A Fully Effective Board
For boards to be truly effective, board members must possess skills relevant to both formal principles-based responsibilities and informal culture-based responsibilities.
Board Responsibilities
A board, as a governing body, has certain responsibilities defined by law, industry rules and regulations, and institutional policy (e.g., bylaws). These responsibilities commonly include:
Ensuring the effectiveness of governance
Facilitating the exercise of members' rights and equitable treatment
Ensuring the appropriate utilization of member capital
Ensuring stakeholder “participation” in governance
Ensuring effective disclosure and transparency
Engaging in strategic guidance, monitoring, and accountability.
With regard to the last bullet point, there are common tasks and activities that align with board responsibilities, including:
Strategic planning
Evaluating board and CEO effectiveness
Managing CEO compensation/oversight
Establishing and maintaining board procedures
Reading and understanding board information
Establishing and maintaining organizational policies
... among others.
The responsibilities and tasks above have been adapted from the Organisation for Economic Cooperation and Development's Principles for Effective Government, which are seen as "best practice" governance principles applicable to government and corporate entities alike.

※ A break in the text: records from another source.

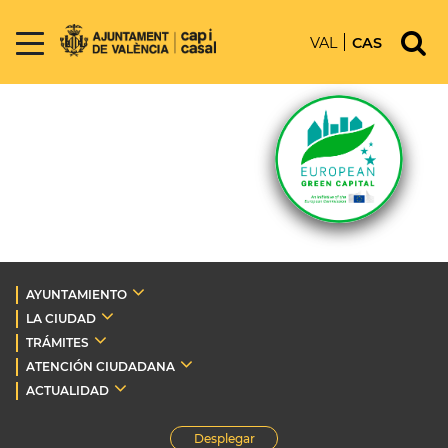
VAL
CAS
AYUNTAMIENTO
LA CIUDAD
TRÁMITES
ATENCIÓN CIUDADANA
ACTUALIDAD
Desplegar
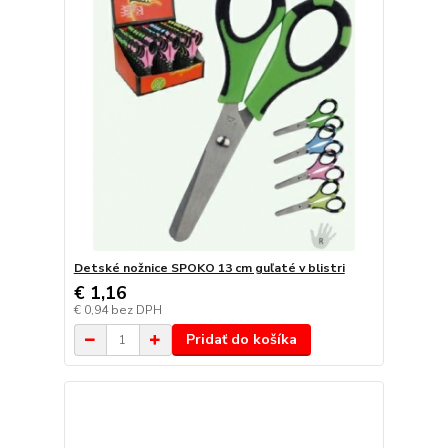
Detské nožnice SPOKO 13 cm guľaté v blistri
€ 1,16
€ 0,94
bez DPH
Pridať do košíka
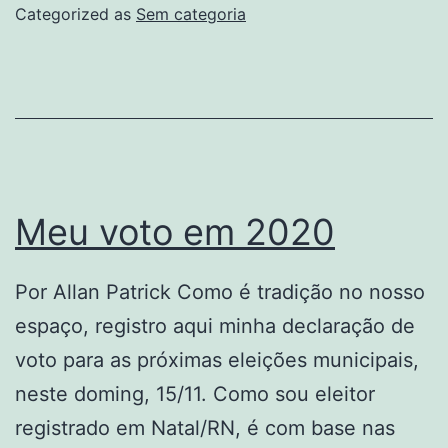
Categorized as
Sem categoria
Meu voto em 2020
Por Allan Patrick Como é tradição no nosso
espaço, registro aqui minha declaração de
voto para as próximas eleições municipais,
neste doming, 15/11. Como sou eleitor
registrado em Natal/RN, é com base nas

Credit unions looking to develop an effective board would be wise to align its governance framework and board member competencies to these kinds of principles. However, boards should not stop there when developing an informed framework. Why? Because beyond the responsibilities aligned with best practice governance principles, boards also have responsibilities related to board culture.
The Challenge of Unique Culture
Culture evolves over many years, and is often based on observed behavioral traditions – a circumstance that ultimately results in a responsibility context unique to the institution, and is too often undocumented in any way. While cultural influences on governance should be unique, they should not remain undocumented.
As board culture is unique to individual board; there is no common list of culture-based responsibilities that boards can draw from to create cultural documentation. Boards must discover their own cultural governance construct, and then document accordingly, to include documenting the kinds of skills board members should possess in order to work well in the culture.
A Fully Effective Board
A fully effective board is composed of board members who possess the skills that allow them fulfill both principle-based and cultural-based responsibilities. To that end, have your board embark on an effort of cultural exploration. Work together to uncover the traditions that bind board member engagement and interaction. No doubt you will find that to work well in the culture requires a set of specific, unique skills.
And here is the benefit of your exploration. Once those cultural skill requirements are documented and affirmed, board members can work to further develop both principles-based skills and cultural skills – a path to a fully effective board. But the bigger payoff is the ability to develop prospective, future board members, arming them with the skills they'll need maintain your distinguishing culture.